■ **Stored items**:
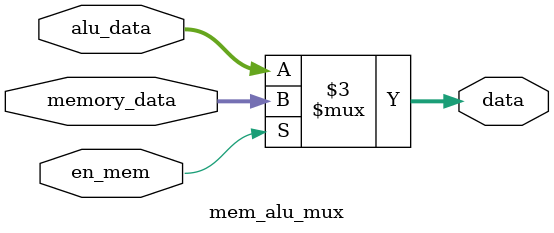
<source format=v>
module mem_alu_mux (
    input en_mem,
    input [15:0] memory_data, alu_data,
    output reg [15:0] data
);

always @(*) begin
    // $display("en_mem: ", en_mem);
    if (en_mem) begin
        data = memory_data;
    end
    else begin
        data = alu_data;
    end
end

endmodule
</source>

■ **Brief**: Copy task for the entries above: every line with the string "input".

■ **Final answer**:
    input en_mem,
    input [15:0] memory_data, alu_data,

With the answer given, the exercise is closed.